§ **TRECHO MOSTRADO**:
____________
Vamos começar pelo fragmento "São tempos sombrios (...)". O tempo, durante séculos de conhecimento, foi considerado uno, se seguirmos a linha filosófica que parte da mitologia e vai até os pré-socráticos. É o tempo (Chronos) o grande ordenador do universo sem o qual estaríamos submersos em um sombrio caos. Ao dizermos que o tempo é sombrio, também o dizemos caótico e desordenado. Se formos menos literais e entendermos "tempos" como um sinônimo de "época", percebemos um sentimento que acompanhou a humanidade por todo seu caminho: a angústia.
____________
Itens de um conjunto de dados
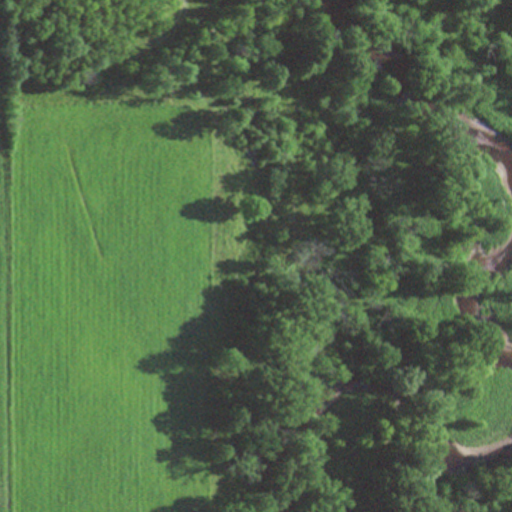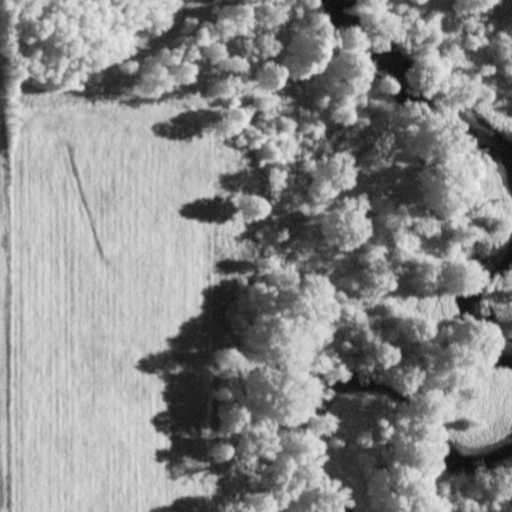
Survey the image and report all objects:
river: (507, 182)
river: (380, 428)
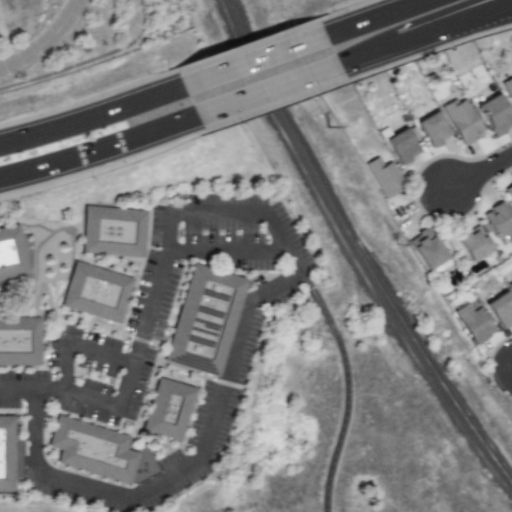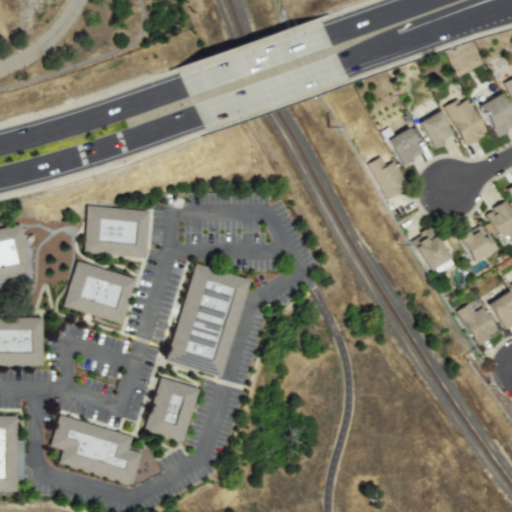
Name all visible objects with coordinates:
road: (362, 14)
road: (421, 16)
road: (424, 35)
road: (48, 45)
road: (248, 52)
building: (508, 87)
road: (266, 92)
road: (88, 107)
building: (495, 114)
building: (462, 120)
building: (433, 128)
building: (402, 144)
road: (98, 157)
road: (481, 174)
building: (384, 176)
building: (509, 192)
building: (499, 220)
building: (113, 231)
building: (115, 234)
building: (473, 243)
building: (428, 250)
railway: (355, 251)
building: (12, 254)
building: (12, 256)
road: (229, 256)
building: (509, 283)
building: (95, 292)
road: (273, 294)
building: (98, 297)
building: (500, 308)
building: (203, 320)
building: (473, 322)
building: (204, 323)
building: (19, 341)
building: (19, 345)
road: (81, 352)
road: (473, 354)
road: (510, 365)
road: (346, 390)
building: (166, 409)
building: (169, 414)
building: (94, 451)
building: (99, 451)
building: (6, 454)
building: (7, 456)
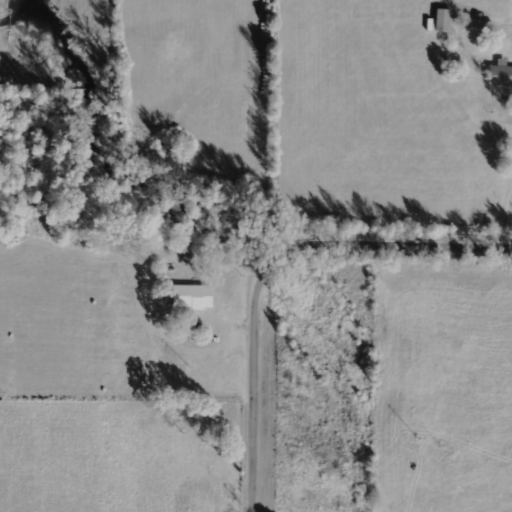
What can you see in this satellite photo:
building: (442, 19)
building: (500, 73)
road: (273, 268)
building: (192, 297)
road: (366, 361)
road: (446, 382)
road: (384, 443)
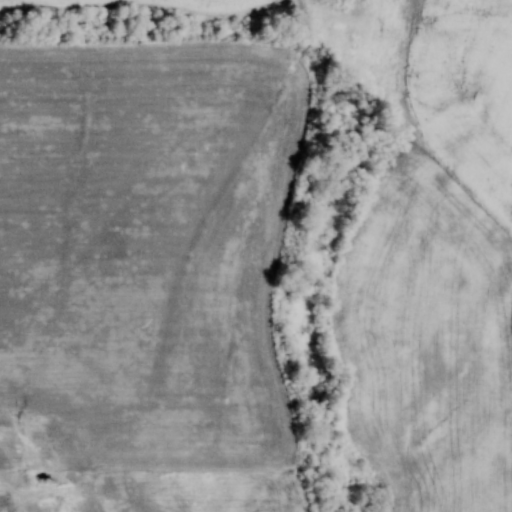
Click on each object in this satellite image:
airport: (404, 71)
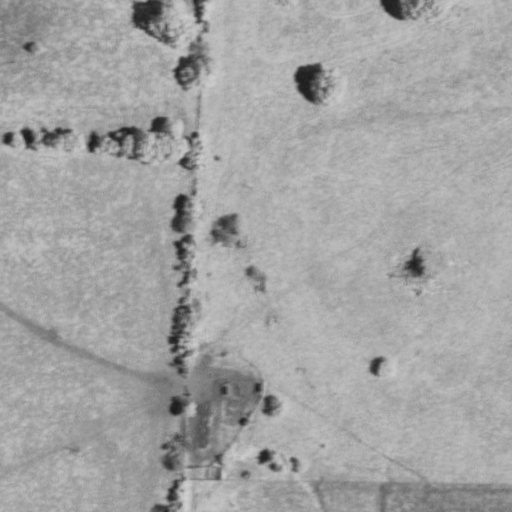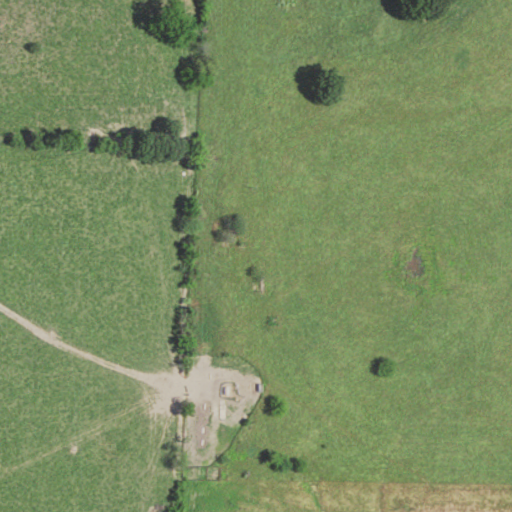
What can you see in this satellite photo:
road: (187, 468)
____________
§ **TAREFA CURTA 1**:
Repita, sem mudar nada, a parte do trecho sobre o tempo que vai de "Vamos começar pelo" até "caminho: a angústia.", incluindo essas palavras.
§ **TAREFA CURTA 2**:
Siga escrevendo o trecho sobre o tempo a partir de onde ele para.
As linhas não são necessárias para nada aqui.

§ **RESPOSTA CERTA 1**:
Vamos começar pelo fragmento "São tempos sombrios (...)". O tempo, durante séculos de conhecimento, foi considerado uno, se seguirmos a linha filosófica que parte da mitologia e vai até os pré-socráticos. É o tempo (Chronos) o grande ordenador do universo sem o qual estaríamos submersos em um sombrio caos. Ao dizermos que o tempo é sombrio, também o dizemos caótico e desordenado. Se formos menos literais e entendermos "tempos" como um sinônimo de "época", percebemos um sentimento que acompanhou a humanidade por todo seu caminho: a angústia.

§ **RESPOSTA CERTA 2**:
A angústia foi definida pelo filósofo dinamarquês Søren Kierkegaard em 1844. Para o filósofo, a angústia experimentada pelos seres humanos era fruto do livre arbítrio. Vejamos o exemplo de um homem à beira de um precipício: apesar de, ao olhar para o fundo, sentir o impulso de pular, a queda lhe causa medo. É a eterna condição humana de medos fora de foco e relações entre a angústia e a ansiedade. É claro que essa angústia ganhou diferentes roupagens ao longo daquele século. Em 1857, Baudelaire escrevia seu malfadado Flores do mal e representava toda uma geração insatisfeita com seu tempo/época, conhecida posteriormente como “mal do século”.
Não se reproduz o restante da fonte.